[DIRECTIONS FOR THIS TASK]:
What is needed is an exact transcription of every entry below.

[ENTRIES PROVIDED]:
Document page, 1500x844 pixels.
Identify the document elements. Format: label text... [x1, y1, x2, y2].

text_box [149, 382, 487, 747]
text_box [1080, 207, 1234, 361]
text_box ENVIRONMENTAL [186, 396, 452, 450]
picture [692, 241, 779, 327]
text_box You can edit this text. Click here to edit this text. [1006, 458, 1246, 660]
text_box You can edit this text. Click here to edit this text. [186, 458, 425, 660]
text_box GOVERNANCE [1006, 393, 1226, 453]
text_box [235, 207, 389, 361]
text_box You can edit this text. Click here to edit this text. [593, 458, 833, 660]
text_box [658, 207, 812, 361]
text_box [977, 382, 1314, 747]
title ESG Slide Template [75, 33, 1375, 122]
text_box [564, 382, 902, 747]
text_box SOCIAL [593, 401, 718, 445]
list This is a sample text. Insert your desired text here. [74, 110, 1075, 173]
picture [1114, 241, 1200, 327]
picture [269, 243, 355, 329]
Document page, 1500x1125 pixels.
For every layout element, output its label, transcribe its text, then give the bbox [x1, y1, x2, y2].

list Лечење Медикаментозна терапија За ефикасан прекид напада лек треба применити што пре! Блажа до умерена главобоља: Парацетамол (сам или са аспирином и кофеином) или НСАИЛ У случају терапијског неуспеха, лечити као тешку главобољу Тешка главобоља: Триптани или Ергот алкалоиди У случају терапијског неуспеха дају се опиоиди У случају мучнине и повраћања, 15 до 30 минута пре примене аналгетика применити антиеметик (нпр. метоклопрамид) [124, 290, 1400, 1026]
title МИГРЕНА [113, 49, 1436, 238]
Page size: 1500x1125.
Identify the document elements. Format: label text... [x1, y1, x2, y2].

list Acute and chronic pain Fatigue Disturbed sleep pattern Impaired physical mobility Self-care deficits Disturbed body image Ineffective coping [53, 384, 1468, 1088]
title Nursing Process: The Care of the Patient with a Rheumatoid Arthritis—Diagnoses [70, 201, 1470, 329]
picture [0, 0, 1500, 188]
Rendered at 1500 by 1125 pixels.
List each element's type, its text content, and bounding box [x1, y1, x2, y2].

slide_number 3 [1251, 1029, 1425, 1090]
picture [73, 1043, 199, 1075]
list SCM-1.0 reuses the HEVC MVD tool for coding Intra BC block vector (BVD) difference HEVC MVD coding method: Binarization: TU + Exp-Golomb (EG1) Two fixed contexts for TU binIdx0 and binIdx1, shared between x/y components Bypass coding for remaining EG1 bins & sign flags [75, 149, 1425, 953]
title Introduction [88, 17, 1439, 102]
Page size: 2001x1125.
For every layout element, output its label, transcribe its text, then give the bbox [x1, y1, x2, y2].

[YOUR RESPONSE]:
Document page, 1500x844 pixels.
Identify the document elements. Format: label text... [x1, y1, x2, y2].

text_box [149, 382, 487, 747]
text_box [1080, 207, 1234, 361]
text_box ENVIRONMENTAL [186, 396, 452, 450]
picture [692, 241, 779, 327]
text_box You can edit this text. Click here to edit this text. [1006, 458, 1246, 660]
text_box You can edit this text. Click here to edit this text. [186, 458, 425, 660]
text_box GOVERNANCE [1006, 393, 1226, 453]
text_box [235, 207, 389, 361]
text_box You can edit this text. Click here to edit this text. [593, 458, 833, 660]
text_box [658, 207, 812, 361]
text_box [977, 382, 1314, 747]
title ESG Slide Template [75, 33, 1375, 122]
text_box [564, 382, 902, 747]
text_box SOCIAL [593, 401, 718, 445]
list This is a sample text. Insert your desired text here. [74, 110, 1075, 173]
picture [1114, 241, 1200, 327]
picture [269, 243, 355, 329]
Document page, 1500x1125 pixels.
For every layout element, output its label, transcribe its text, then give the bbox [x1, y1, x2, y2].

list Лечење Медикаментозна терапија За ефикасан прекид напада лек треба применити што пре! Блажа до умерена главобоља: Парацетамол (сам или са аспирином и кофеином) или НСАИЛ У случају терапијског неуспеха, лечити као тешку главобољу Тешка главобоља: Триптани или Ергот алкалоиди У случају терапијског неуспеха дају се опиоиди У случају мучнине и повраћања, 15 до 30 минута пре примене аналгетика применити антиеметик (нпр. метоклопрамид) [124, 290, 1400, 1026]
title МИГРЕНА [113, 49, 1436, 238]
Page size: 1500x1125.
Identify the document elements. Format: label text... [x1, y1, x2, y2].

list Acute and chronic pain Fatigue Disturbed sleep pattern Impaired physical mobility Self-care deficits Disturbed body image Ineffective coping [53, 384, 1468, 1088]
title Nursing Process: The Care of the Patient with a Rheumatoid Arthritis—Diagnoses [70, 201, 1470, 329]
picture [0, 0, 1500, 188]
Rendered at 1500 by 1125 pixels.
List each element's type, its text content, and bounding box [x1, y1, x2, y2].

slide_number 3 [1251, 1029, 1425, 1090]
picture [73, 1043, 199, 1075]
list SCM-1.0 reuses the HEVC MVD tool for coding Intra BC block vector (BVD) difference HEVC MVD coding method: Binarization: TU + Exp-Golomb (EG1) Two fixed contexts for TU binIdx0 and binIdx1, shared between x/y components Bypass coding for remaining EG1 bins & sign flags [75, 149, 1425, 953]
title Introduction [88, 17, 1439, 102]
Page size: 2001x1125.
For every layout element, output its label, transcribe its text, then give the bbox [x1, y1, x2, y2].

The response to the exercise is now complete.